Despite these many allusions to the classical Greek tragedy, it seems that The Erasers doesn't produce any catharsis in audience as Oedipus Rex does. Catharsis is essential for something to be a tragedy according to Aristotle; but Dubois comments that this narrative of Robbe-Grillet erases, expunges and deletes the tragic quality; it admits neither pity, nor fear (108). It lacks any effect as pity and fear. But this is the one among very few elements that distance the novel from Oedipus Rex.
In this postmodern narrative of Oedipus Rex, the unnamed city has been Thebes, the professor Daniel Dupont has been King Laios. More importantly the detective Wallas is Oedipus as both of them undergo the same kind of fatal journey toward the never-wished and forbidden – but inescapable - destinations. As Dubois has commented, the novel “alluded to, mimicked, intertwined itself about, and played endlessly with Sophocles' classical tragedy Oedipus Rex. Robbe-Grillet allowed the tragedy to appear in his novel through a palimpsestic scrim” (102). 
 Works Cited
Dohman, Luke. “Mistaken Identity:  An Insight into the Characters of Alain Robbe-Grillet’s The Erasers and Vladimir Nabokov’s The Real Life of Sebastian Knight”. Nomad. 5 (2006): 30-34.

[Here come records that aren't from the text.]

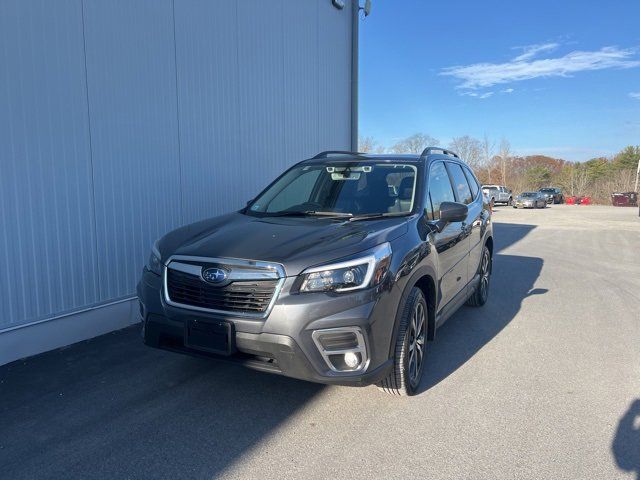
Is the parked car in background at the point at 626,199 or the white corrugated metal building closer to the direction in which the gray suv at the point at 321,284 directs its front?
the white corrugated metal building

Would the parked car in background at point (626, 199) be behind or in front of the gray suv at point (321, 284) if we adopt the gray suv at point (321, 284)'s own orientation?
behind

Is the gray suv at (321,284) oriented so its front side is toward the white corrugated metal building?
no

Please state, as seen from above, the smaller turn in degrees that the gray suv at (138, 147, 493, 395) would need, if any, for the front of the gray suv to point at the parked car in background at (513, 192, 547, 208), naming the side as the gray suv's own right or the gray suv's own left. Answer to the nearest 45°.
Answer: approximately 180°

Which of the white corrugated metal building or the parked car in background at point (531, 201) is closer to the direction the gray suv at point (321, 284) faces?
the white corrugated metal building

Dubois, Page. “Oedipus as Detective: Sophocles, Simenon, Robbe-Grillet”. Yale French Studies 8 (2005): 102-15.
Özcan, Işıl. “Tearing Time Apart: The Paradoxical Aesthetics of Metafictional Remembrance”. Aesthetics Bridging Cultures. International Congress of Aesthetics 2007.
Robbe-Grillet, Alain. The Erasers. Trans. Richard Howard. 1964.
Sophocles. “Oedipus Rex”. Elements of Literature. 4th ed. Ed. Robert Scholes et al. Oxford: Oxfort UP, 1991. 44-86.